**WHAT THIS TASK INVOLVES**
Would you repeat every entry below word for word but drop the images?

[Collected data entries]
☆ ☆ ☆ ☆ ☆
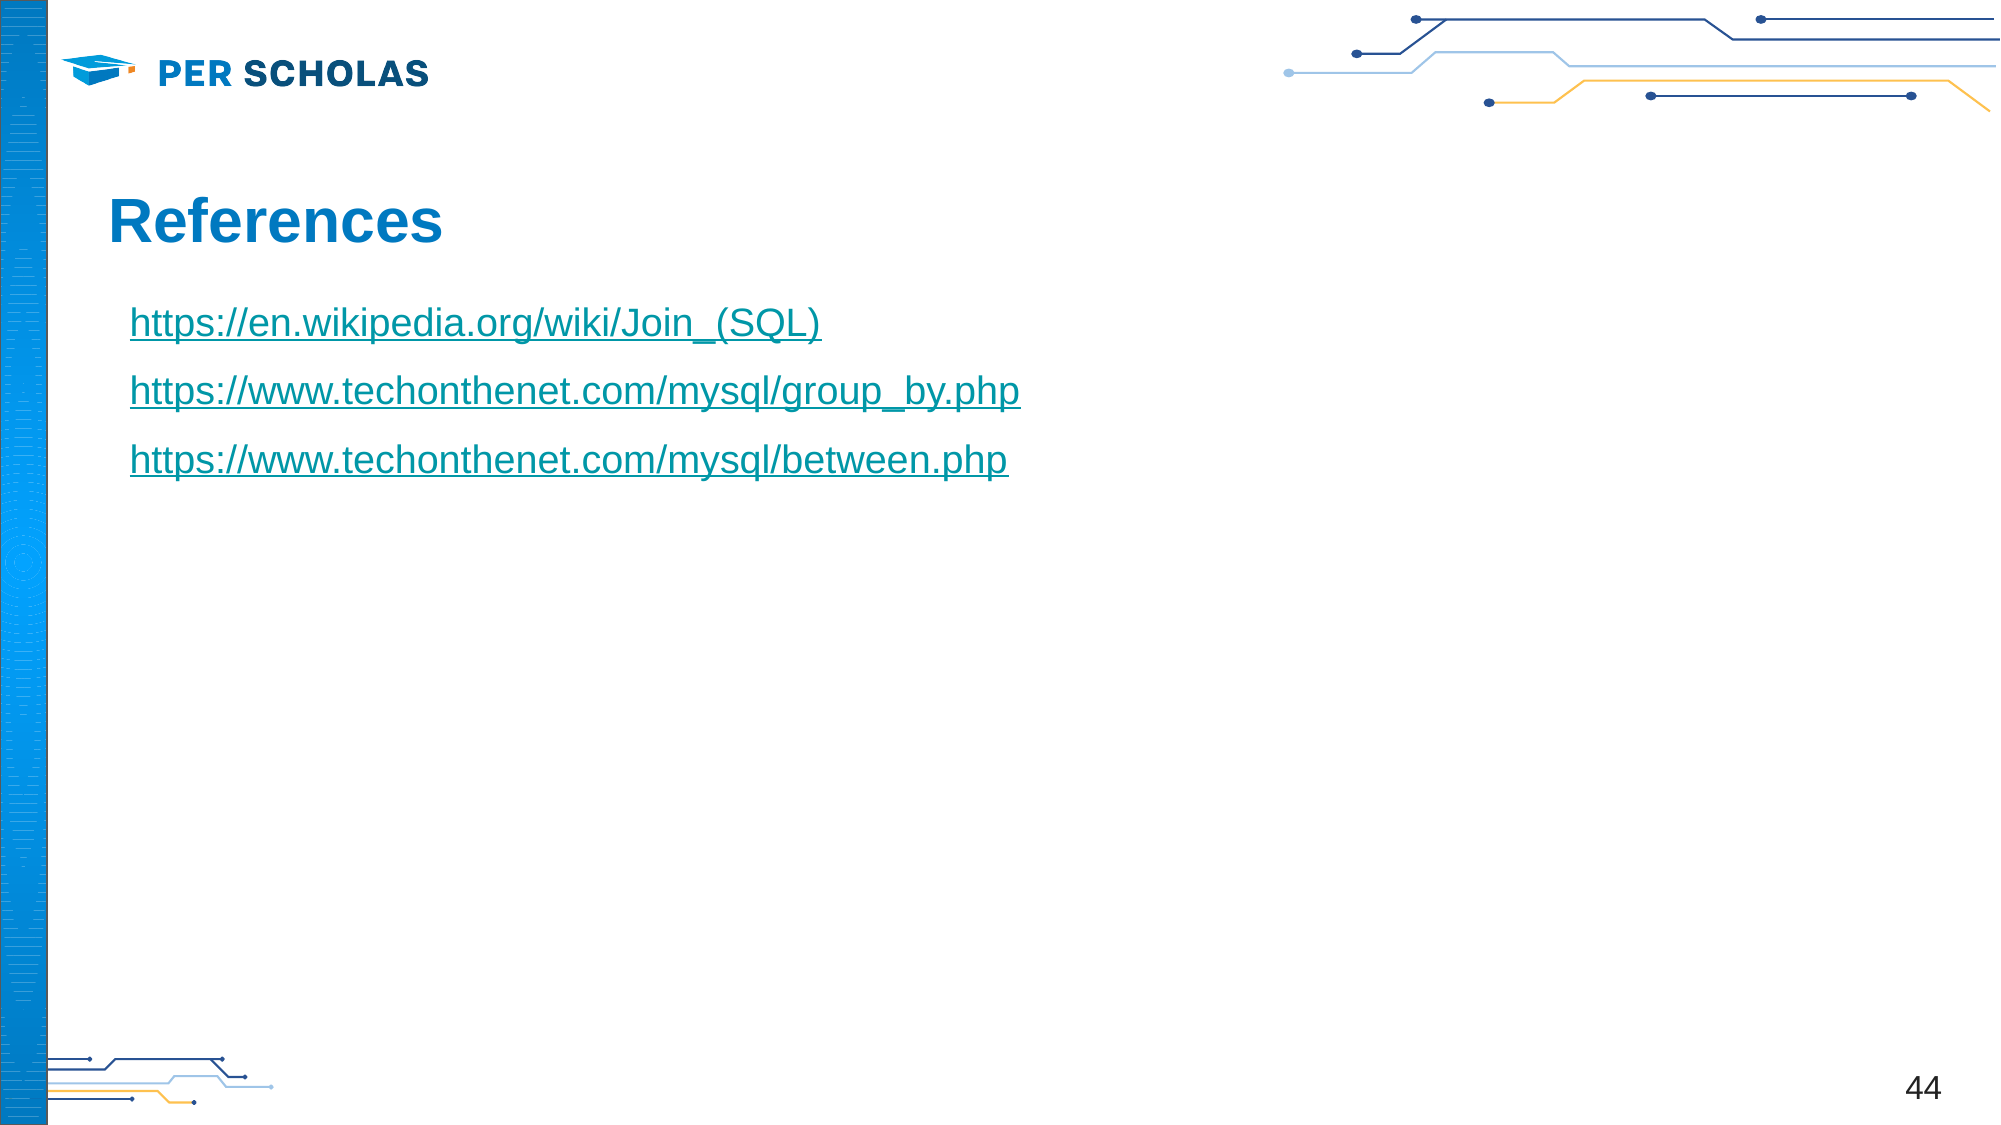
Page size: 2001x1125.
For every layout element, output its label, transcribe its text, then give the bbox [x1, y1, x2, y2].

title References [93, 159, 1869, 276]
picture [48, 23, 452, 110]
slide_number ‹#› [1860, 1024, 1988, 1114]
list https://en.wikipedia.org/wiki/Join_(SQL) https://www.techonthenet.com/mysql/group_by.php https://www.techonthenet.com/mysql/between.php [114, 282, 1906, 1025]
☆ ☆ ☆ ☆ ☆
**EXERCISE ANSWER**
Page size: 2001x1125.
For every layout element, output its label, transcribe its text, then give the bbox [x1, y1, x2, y2].

title References [93, 159, 1869, 276]
picture [48, 23, 452, 110]
slide_number ‹#› [1860, 1024, 1988, 1114]
list https://en.wikipedia.org/wiki/Join_(SQL) https://www.techonthenet.com/mysql/group_by.php https://www.techonthenet.com/mysql/between.php [114, 282, 1906, 1025]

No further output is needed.